Muammer ERKUL
Mahmut Amca
Cağaloğlundaki binadayız. Yazı işlerine açılan odasındaki Mahmut Amca, telefonda; innâ lillâh, ve innâ ileyhi râciûn diyor ve sonra bana dönerek;
Servisin şoförü İlyas Abiyi tanır mıydın, diyor. Vefat etmiş…
Tanımaz mıyım, Muratın babası…
Murat Başaran yakın arkadaşım, o sıra asker. Mahmut Genç onca işine rağmen yazılarımızı gözden geçiriyor, yayın öncesi. İlyas Amca ise kalpten gidiveriyor. 1994ün 15 Eylül günü innâ lillâh, ve innâ ileyhi râciûn cümlesini zihnime yazıyorum. Ne zaman birinin vefat ettiğini duysam okuyorum. Aklıma da hep Mahmut Amcamızın (İlyas Başaranın öldüğü günkü tonuyla) sesi geliyor…
*
7 Ocak 2010 Perşembe sabahı erken saatte yazımı gönderdim. Tuncay Şenyürekin aldım demesini bekliyorum ki, yatacağım… Saat 09.30 sularında cevap geliyor ki altında bir de not var; Mahmut Amcanın vefat ettiğini bildiriyor!.. Duygusal çalkalanışımı tasvir edemem… Dudaklarımdan yine; innâ lillâh, ve innâ ileyhi râciûn dökülüyor.
*
O gün ikindide Eyüp Sultandaydık. Oğlu Özcan Abi bile; ne kadar çok seveni varmış dedi… Parmak uçlarımı tabutuna dayayıp ancak birkaç adım yürüyebildim… Bu yazıyı ise, şu sözleri söylemek için yazıyorum: Giden birinin, nereye doğru gittiği belli oluyor be yahu!..
Maça gidenin stada doğru gittiğini; askere gidenin kışlaya doğru, plaja gidenin denize doğru, hacca gidenin Hicaza doğru gittiğini anlıyor insan, her şeyinden…
Allahü teala rahmet eylesin.
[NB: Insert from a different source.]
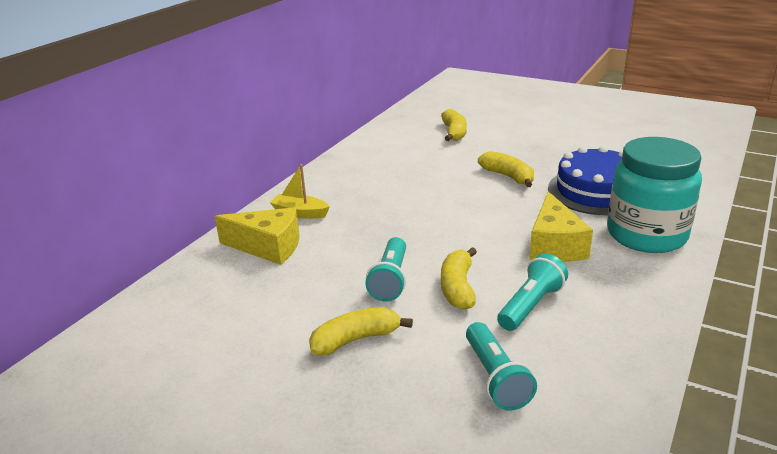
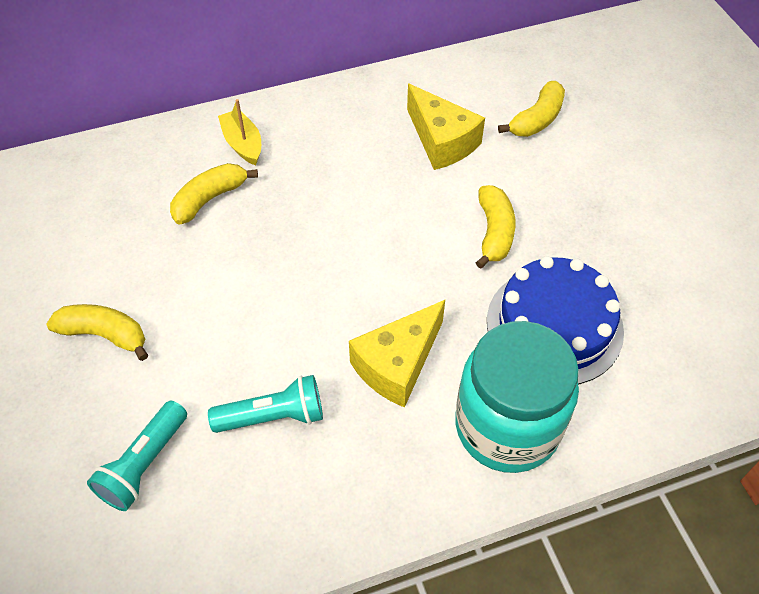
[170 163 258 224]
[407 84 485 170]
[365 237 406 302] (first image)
Hepimizin başı sağ olsun…
Bu satırlar burada bitmez. Mahmut Amca hakkında yazılanları bizim sitede (adres yukarıda) toplayacağız inşallah. Sıcağı sıcağına, ikişer satır da olsa anlatın hatıralarınızı ki abiler, yarına kalanlar unutulmasın…
Çünkü bir Mahmut Genç daha kolay kolay gelmez!